Market segmentation is a marketing term referring to the process of defining and subdividing a large homogenous market into clearly identifiable groups, or segments that have common needs, characteristics and respond similarly to a marketing action. Market segmentation enables companies to target different categories of consumers who perceive the full value of certain products and services differently from one another. It seeks to identify targeted groups of consumers for the purpose of tailoring products and branding in a way that is attractive to the group. The objective of market segmentation is to minimize risk to the company by determining which products have the best chances for gaining a share of a given target market and determining the best way to deliver the products to the market. This allows the company to increase its overall efficiency by focusing its limited resources on efforts that produce the best return on investment.
Markets can be segmented in a number of ways: geographically by region or area; demographically by age, gender, family size, income or life cycle; psychographically by social class, life style or personality; or behaviorally by benefit, uses or response. The objective is to enable the company to differentiate its products or message according to the common dimensions of the market segment.
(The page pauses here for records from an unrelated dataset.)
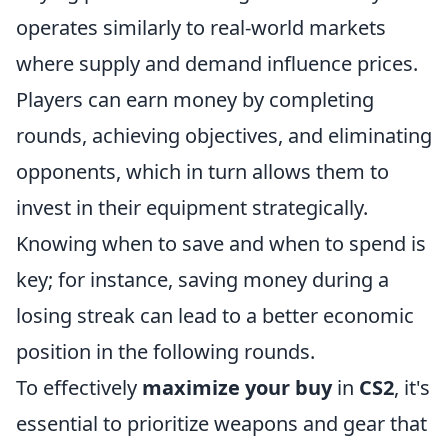
operates similarly to real-world markets
where supply and demand influence prices.
Players can earn money by completing
rounds, achieving objectives, and eliminating
opponents, which in turn allows them to
invest in their equipment strategically.
Knowing when to save and when to spend is
key; for instance, saving money during a
losing streak can lead to a better economic
position in the following rounds.
To effectively
maximize your buy
in
CS2
, it's
essential to prioritize weapons and gear that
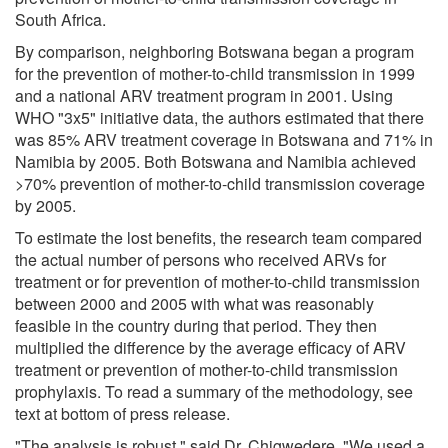
South Africa.
By comparison, neighboring Botswana began a program
for the prevention of mother-to-child transmission in 1999
and a national ARV treatment program in 2001. Using
WHO "3x5" initiative data, the authors estimated that there
was 85% ARV treatment coverage in Botswana and 71% in
Namibia by 2005. Both Botswana and Namibia achieved
>70% prevention of mother-to-child transmission coverage
by 2005.
To estimate the lost benefits, the research team compared
the actual number of persons who received ARVs for
treatment or for prevention of mother-to-child transmission
between 2000 and 2005 with what was reasonably
feasible in the country during that period. They then
multiplied the difference by the average efficacy of ARV
treatment or prevention of mother-to-child transmission
prophylaxis. To read a summary of the methodology, see
text at bottom of press release.
"The analysis is robust," said Dr. Chigwedere. "We used a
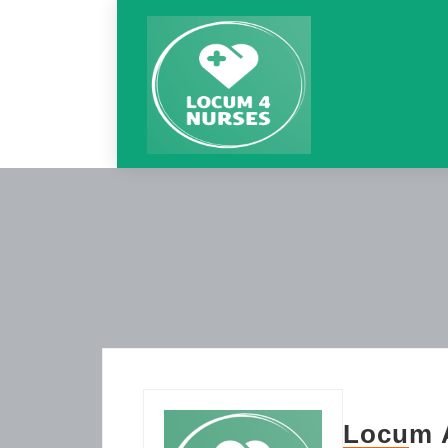
Locum A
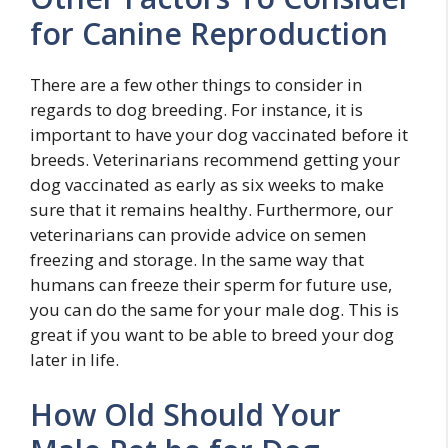
for Canine Reproduction
There are a few other things to consider in
regards to dog breeding. For instance, it is
important to have your dog vaccinated before it
breeds. Veterinarians recommend getting your
dog vaccinated as early as six weeks to make
sure that it remains healthy. Furthermore, our
veterinarians can provide advice on semen
freezing and storage. In the same way that
humans can freeze their sperm for future use,
you can do the same for your male dog. This is
great if you want to be able to breed your dog
later in life.
How Old Should Your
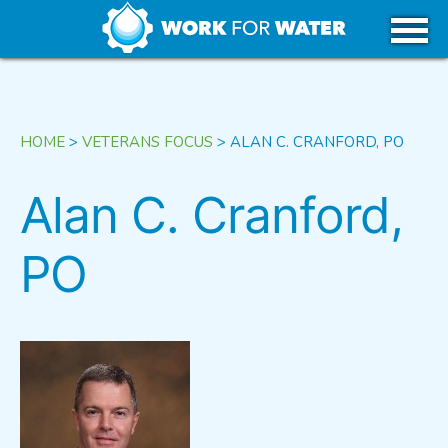
k
Skip
WHY WATER
to
content
CAREERS IN WATER
HOME
>
VETERANS FOCUS
>
ALAN C. CRANFORD, PO
GET STARTED
Alan C. Cranford,
PO
USA
CANADA
TRIBAL REGIONS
Segmentation typically involves significant market research and can thus be costly. It is practiced especially in major companies with highly differentiated product lines or serving large markets. The small business tends to discover the segment it serves best by the trial and error of dealing with customers and stocking products more and more suitable to its particular clientele. Its objective is to design a marketing mix that precisely matches the expectations of customers in the targeted segment. Few companies are big enough to supply the needs of an entire market; most must breakdown the total demand into segments and choose those that the company is best equipped to handle.
Three criteria can generally be used to identify different market segments: homogeneity, or common needs within a segment; distinction, or being unique from other groups; and reaction, or a similar response to the market. For example, an athletic footwear company might have market segments for basketball players and long-distance runners. As distinct groups, basketball players and long-distance runners respond to very different advertisements.